• _Directive 1_: Write out the part of the MXNet blog excerpt below, starting at "We can do even" and ending at "what it is.".

begin Text segment

Want to see how the input dimensions get changed layer by layer? Easy. Lets call a summary method for that.


use AI::MXNet qw(mx); 
use AI::MXNet::Gluon qw(gluon); 
my $net = mx->gluon->model_zoo->vision->alexnet; 
$net->initialize; 
$net->(nd->random->uniform(shape => [1,3,224,224])); 
$net->summary(nd->random->uniform(shape=>[1,3,224,224]))
--------------------------------------------------------------------------------
        Layer (type)                                Output Shape         Param #
================================================================================
               Input                            (1, 3, 224, 224)               0
        Activation-1                             (1, 64, 55, 55)               0
            Conv2D-2                             (1, 64, 55, 55)           23296
         MaxPool2D-3                             (1, 64, 27, 27)               0
        Activation-4                            (1, 192, 27, 27)               0
            Conv2D-5                            (1, 192, 27, 27)          307392
         MaxPool2D-6                            (1, 192, 13, 13)               0
        Activation-7                            (1, 384, 13, 13)               0
            Conv2D-8                            (1, 384, 13, 13)          663936
        Activation-9                            (1, 256, 13, 13)               0
           Conv2D-10                            (1, 256, 13, 13)          884992
       Activation-11                            (1, 256, 13, 13)               0
           Conv2D-12                            (1, 256, 13, 13)          590080
        MaxPool2D-13                              (1, 256, 6, 6)               0
          Flatten-14                                   (1, 9216)               0
       Activation-15                                   (1, 4096)               0
            Dense-16                                   (1, 4096)        37752832
          Dropout-17                                   (1, 4096)               0
       Activation-18                                   (1, 4096)               0
            Dense-19                                   (1, 4096)        16781312
          Dropout-20                                   (1, 4096)               0
            Dense-21                                   (1, 1000)         4097000
          AlexNet-22                                   (1, 1000)               0
================================================================================
Total params: 61100840
Trainable params: 61100840
Non-trainable params: 0
Shared params: 0
--------------------------------------------------------------------------------

We can do even better and convert the net into a static graph and print out an image if its structure.

Ok, that is may be cool but I think a little dry. Lets add some cute pictures to the mix. You may have wondered why the title of the blog post is what it is.

Kyuubi is my dog (love him soooo much :-)), four year old Pembrock Welsh Corgi.

It's easy for the networks with 95% of accuracy on ImageNet to identify Corgi. I do however have a photo that obsures his doggy features a bit. On this photo Kyuubi is enjoying the total Sun eclipse on Aug 21, 2017 in Salem, OR. Naturally he took some precaution measures in order to protect his eyes.

end Text segment
begin Raw data

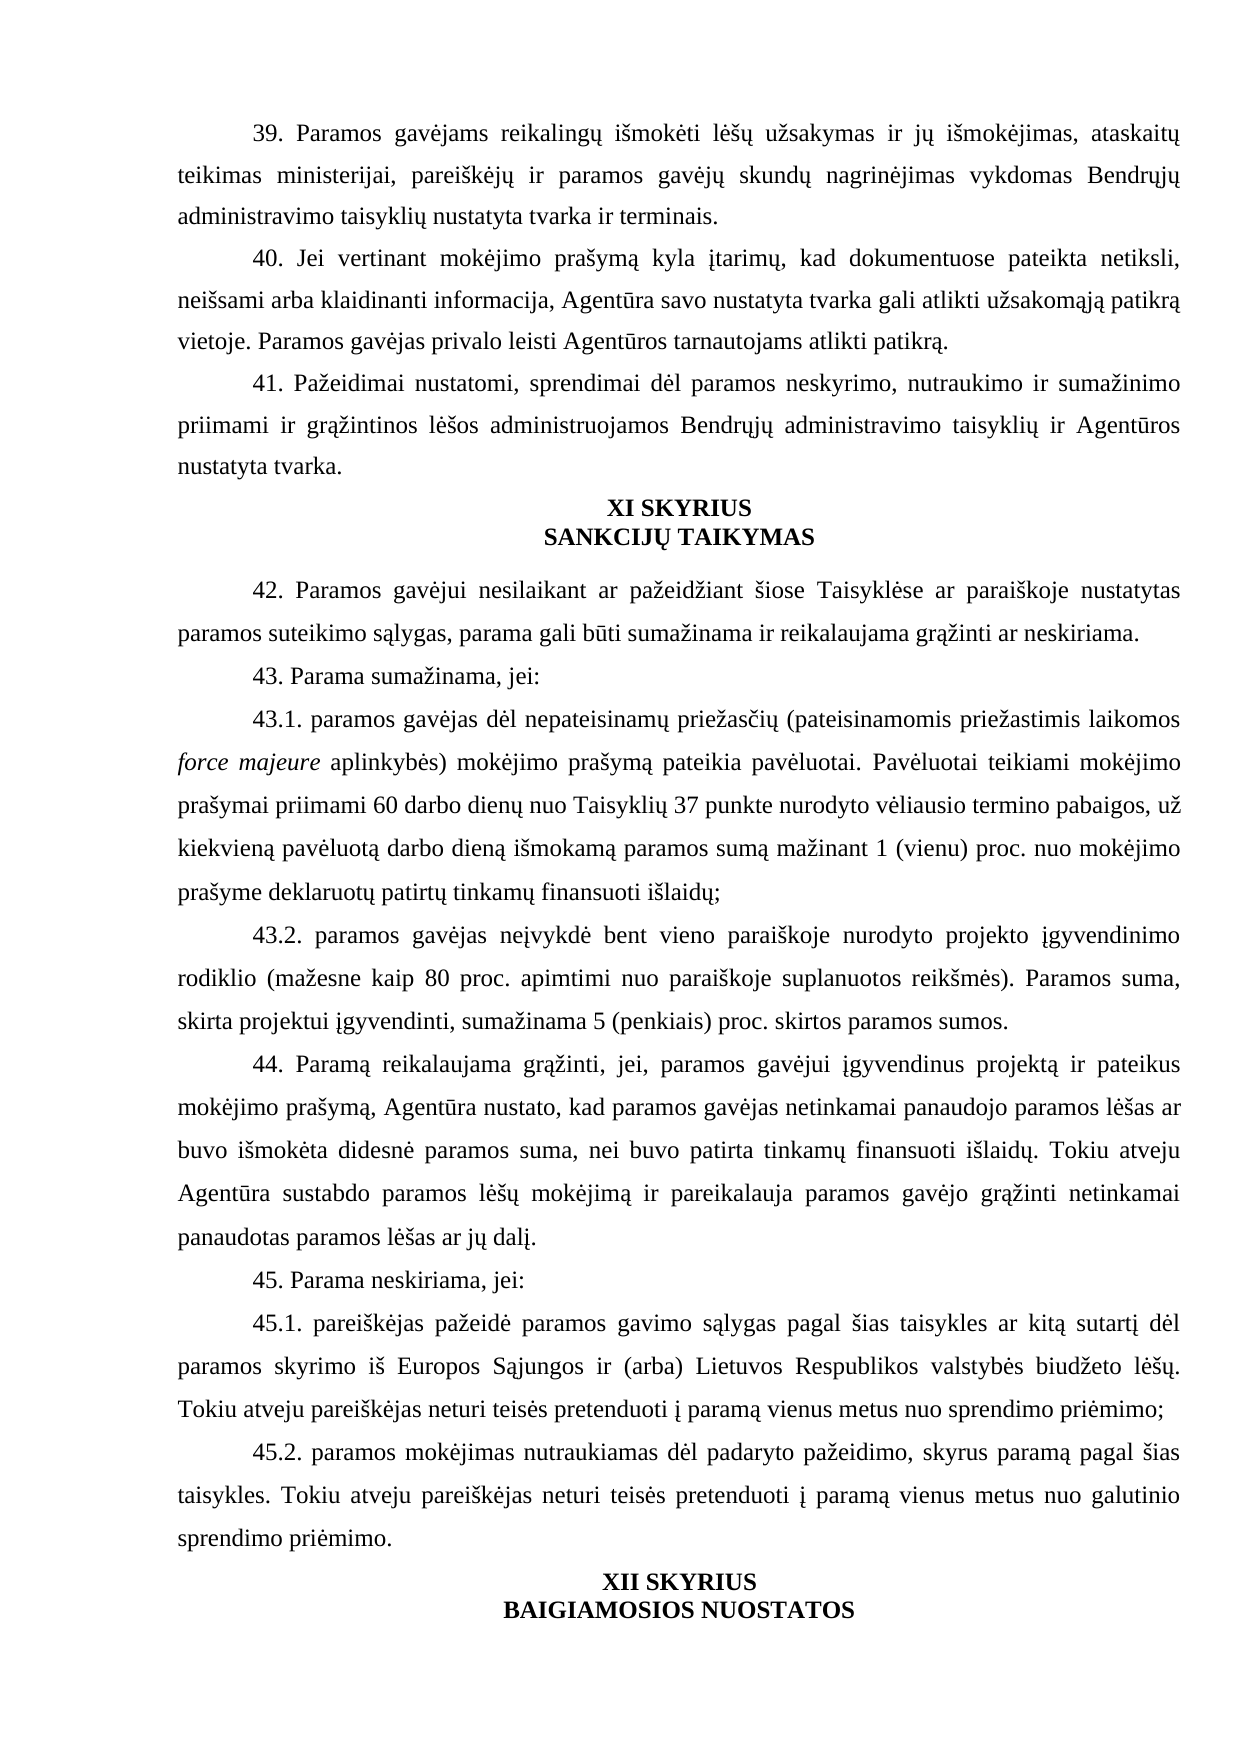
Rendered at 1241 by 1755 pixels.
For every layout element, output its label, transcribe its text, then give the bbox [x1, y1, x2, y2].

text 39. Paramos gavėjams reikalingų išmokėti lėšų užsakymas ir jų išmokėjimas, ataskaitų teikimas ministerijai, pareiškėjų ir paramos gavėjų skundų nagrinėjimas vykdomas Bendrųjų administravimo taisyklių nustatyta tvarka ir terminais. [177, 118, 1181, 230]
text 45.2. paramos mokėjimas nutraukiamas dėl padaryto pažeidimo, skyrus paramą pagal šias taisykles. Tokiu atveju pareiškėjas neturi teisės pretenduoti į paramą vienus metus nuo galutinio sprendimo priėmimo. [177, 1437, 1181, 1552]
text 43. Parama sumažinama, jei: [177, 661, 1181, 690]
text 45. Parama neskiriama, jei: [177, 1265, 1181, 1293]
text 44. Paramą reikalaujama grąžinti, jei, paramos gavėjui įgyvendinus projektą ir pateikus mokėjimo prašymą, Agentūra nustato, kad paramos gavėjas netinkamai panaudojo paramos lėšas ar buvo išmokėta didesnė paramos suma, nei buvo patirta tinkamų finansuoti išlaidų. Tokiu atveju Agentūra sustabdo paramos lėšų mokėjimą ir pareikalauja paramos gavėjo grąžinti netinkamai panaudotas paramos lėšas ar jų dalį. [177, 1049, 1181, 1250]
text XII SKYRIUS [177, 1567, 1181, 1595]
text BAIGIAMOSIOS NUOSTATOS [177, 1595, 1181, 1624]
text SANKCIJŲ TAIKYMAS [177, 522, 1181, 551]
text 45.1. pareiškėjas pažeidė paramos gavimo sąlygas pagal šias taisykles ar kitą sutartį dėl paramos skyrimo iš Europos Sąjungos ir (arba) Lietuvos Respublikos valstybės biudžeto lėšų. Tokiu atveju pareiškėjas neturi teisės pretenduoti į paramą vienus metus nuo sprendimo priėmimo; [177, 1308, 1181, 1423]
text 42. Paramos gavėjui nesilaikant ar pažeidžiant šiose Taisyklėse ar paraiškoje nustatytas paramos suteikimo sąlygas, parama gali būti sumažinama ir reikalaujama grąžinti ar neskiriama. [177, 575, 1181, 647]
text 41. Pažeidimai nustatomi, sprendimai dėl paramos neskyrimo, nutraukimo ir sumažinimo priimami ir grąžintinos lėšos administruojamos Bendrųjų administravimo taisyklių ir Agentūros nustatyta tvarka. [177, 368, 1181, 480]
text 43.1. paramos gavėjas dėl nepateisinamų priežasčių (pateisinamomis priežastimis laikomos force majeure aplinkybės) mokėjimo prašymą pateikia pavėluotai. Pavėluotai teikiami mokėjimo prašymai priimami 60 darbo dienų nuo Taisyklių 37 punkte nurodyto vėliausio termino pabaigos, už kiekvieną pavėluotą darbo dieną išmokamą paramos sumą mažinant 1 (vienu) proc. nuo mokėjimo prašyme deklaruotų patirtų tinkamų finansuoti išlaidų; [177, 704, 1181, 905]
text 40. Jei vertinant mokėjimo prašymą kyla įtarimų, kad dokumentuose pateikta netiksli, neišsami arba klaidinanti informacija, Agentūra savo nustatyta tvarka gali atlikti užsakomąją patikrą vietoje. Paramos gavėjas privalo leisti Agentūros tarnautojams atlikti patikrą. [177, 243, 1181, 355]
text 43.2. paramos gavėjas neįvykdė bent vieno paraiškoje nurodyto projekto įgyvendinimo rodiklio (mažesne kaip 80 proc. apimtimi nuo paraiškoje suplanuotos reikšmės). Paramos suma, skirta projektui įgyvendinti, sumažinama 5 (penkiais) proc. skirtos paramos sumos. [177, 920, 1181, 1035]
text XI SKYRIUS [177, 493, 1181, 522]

end Raw data

• _Directive 2_: Gather every line of the entries above that contains the string "neskiriama", matching case exactly.

• _Task solution 1_:
We can do even better and convert the net into a static graph and print out an image if its structure.

Ok, that is may be cool but I think a little dry. Lets add some cute pictures to the mix. You may have wondered why the title of the blog post is what it is.

• _Task solution 2_:
text 45. Parama neskiriama, jei: [177, 1265, 1181, 1293]
text 42. Paramos gavėjui nesilaikant ar pažeidžiant šiose Taisyklėse ar paraiškoje nustatytas paramos suteikimo sąlygas, parama gali būti sumažinama ir reikalaujama grąžinti ar neskiriama. [177, 575, 1181, 647]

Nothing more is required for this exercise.